The exploration and development of medium-high maturity shale oil in the Ordos, Junggar, Bohai Bay, and other basins have achieved encouraging results, with proved reserves of 12 655×10⁴ t submitted. By adopting volume fracturing of horizontal well technology in development, newly production capacity of 216×10⁴ t has been constructed. In these basins, shale layers of transitional lithologies interbed with carbonate rock, mudstone, siltstone, tuff, and diamictite, multiple sets of sweet spot sections turn up, reservoirs have good physical properties, high oil saturation, and high enrichment degree of retained hydrocarbons. Dolomitic mudstone in Kong-2 Member of the Cangdong Sag, Bohai Bay Basin has oil resources of 8.24×10⁸ t and 15 wells have obtained industrial oil flows. The Lucaogou Formation in the Jimusar Sag, Junggar Basin has well-controlled shale oil resources of 11.12×10⁸ t and proved oil reserves of 2546×10⁴ t, showing bright exploration prospects, and will become a key area for large-scale shale oil production.

The continental medium-high maturity shale oil in China refers to the oil resources in source rocks and tight reservoirs in the continental shale successions, in which the source rocks have entered the oil generation window and generated large amounts of liquid hydrocarbons, with corresponding vitrinite reflectance of greater than 0.7% (mostly >0.9%).

The heterogeneity of geological conditions of China's continental medium-high maturity shale oil appears as differential development and distribution of source rocks and reservoirs in sedimentary successions. The sedimentary water environment of source rocks can be divided into freshwater, saline water, and brackish water. The source rocks developed in the freshwater environment are mostly fine-grained, with high contents of clay minerals and organic matter. The source rocks developed in the saline environment are mostly diamictite, with high contents of dolomite and carbonate minerals.

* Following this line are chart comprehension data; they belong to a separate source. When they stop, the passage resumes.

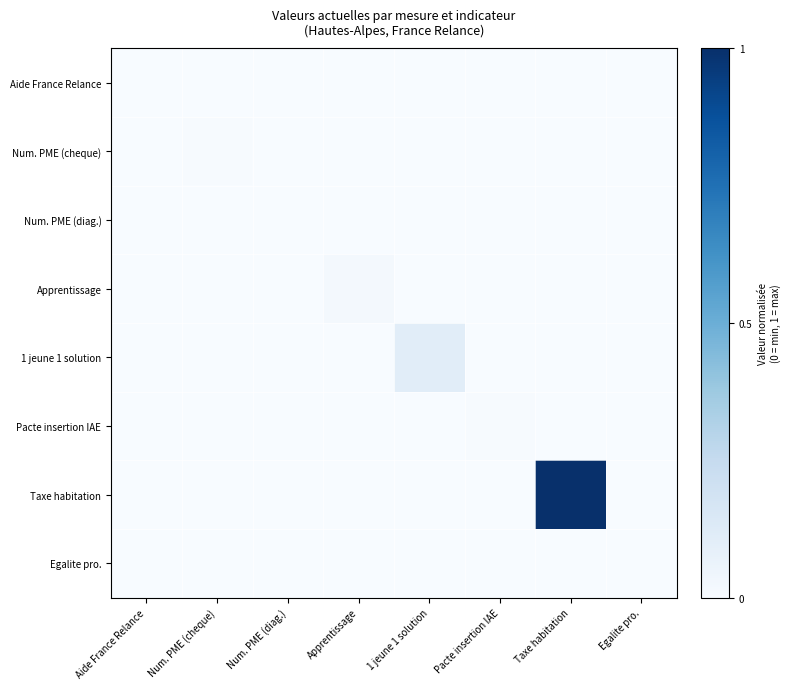

Reading left to right, transcribe all the data shown in this chart.

Aide France Relance: Aide France Relance=0.0	Num. PME (cheque)=0.0	Num. PME (diag.)=0.0	Apprentissage=0.0	1 jeune 1 solution=0.0	Pacte insertion IAE=0.0	Taxe habitation=0.0	Egalite pro.=0.0
Num. PME (cheque): Aide France Relance=0.0	Num. PME (cheque)=0.0	Num. PME (diag.)=0.0	Apprentissage=0.0	1 jeune 1 solution=0.0	Pacte insertion IAE=0.0	Taxe habitation=0.0	Egalite pro.=0.0
Num. PME (diag.): Aide France Relance=0.0	Num. PME (cheque)=0.0	Num. PME (diag.)=0.0	Apprentissage=0.0	1 jeune 1 solution=0.0	Pacte insertion IAE=0.0	Taxe habitation=0.0	Egalite pro.=0.0
Apprentissage: Aide France Relance=0.0	Num. PME (cheque)=0.0	Num. PME (diag.)=0.0	Apprentissage=0.0	1 jeune 1 solution=0.0	Pacte insertion IAE=0.0	Taxe habitation=0.0	Egalite pro.=0.0
1 jeune 1 solution: Aide France Relance=0.0	Num. PME (cheque)=0.0	Num. PME (diag.)=0.0	Apprentissage=0.0	1 jeune 1 solution=0.1	Pacte insertion IAE=0.0	Taxe habitation=0.0	Egalite pro.=0.0
Pacte insertion IAE: Aide France Relance=0.0	Num. PME (cheque)=0.0	Num. PME (diag.)=0.0	Apprentissage=0.0	1 jeune 1 solution=0.0	Pacte insertion IAE=0.0	Taxe habitation=0.0	Egalite pro.=0.0
Taxe habitation: Aide France Relance=0.0	Num. PME (cheque)=0.0	Num. PME (diag.)=0.0	Apprentissage=0.0	1 jeune 1 solution=0.0	Pacte insertion IAE=0.0	Taxe habitation=1.0	Egalite pro.=0.0
Egalite pro.: Aide France Relance=0.0	Num. PME (cheque)=0.0	Num. PME (diag.)=0.0	Apprentissage=0.0	1 jeune 1 solution=0.0	Pacte insertion IAE=0.0	Taxe habitation=0.0	Egalite pro.=0.0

In addition, source rocks have various structures, lithofacies, and hydrocarbon generation potential. Reservoirs are divided into two types: terrigenous source and authigenic source ones. There are three types of effective reservoirs: argillaceous rock, transition lithology, and tight reservoir. The physical properties and source-reservoir assemblages are also diverse.

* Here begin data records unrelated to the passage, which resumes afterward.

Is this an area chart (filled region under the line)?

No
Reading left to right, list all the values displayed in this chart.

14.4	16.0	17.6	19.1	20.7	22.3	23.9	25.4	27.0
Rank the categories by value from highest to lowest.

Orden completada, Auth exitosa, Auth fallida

The heterogeneity of source rock controls the differentiation in hydrocarbon generation and expulsion. The diverse reservoir types make reservoir quality different and source-reservoir configurations complex, finally resulting in differences in hydrocarbon enrichment patterns. Hydrocarbon generation and expulsion capacity of high- quality source rocks affect the accumulation of shale oil. Freshwater source rocks with TOC>2.5% and high retained hydrocarbon contents, indicating sweet spots inside the source rock. Salinized source rocks have TOC between 2% and 10%, composed of tuffaceous mudstone and micritic dolomite, with high retained hydrocarbon contents, indicating sweet spot sections inside the source rock.

China has reported the proven medium-high maturity shale oil reserves of 12 655×10⁴ t, indicating broad exploration prospects. Transitional lithologies are represented by interbedded shale, carbonate rock, mudstone, siltstone, tuff, and diamictite. Shale oil reservoirs developed multiple sets of sweet spots, good physical properties, high oil saturation ratio, and high enrichment of retained hydrocarbon. Shale oil exploration has made progress in several basins, such as the Kong-2 Member in the Cangdong Sag and the Lucaogou Formation in the Jimusar Sag, which will be the hot spot in shale oil exploration in the future.

HI—hydrogen index, mg/g;

OSI—oil saturation index, mg/g;

S₁—free hydrocarbon content, mg/g;

S₂—pyrolytic hydrocarbon content, mg/g;

T_max—highest pyrolysis temperature, °C.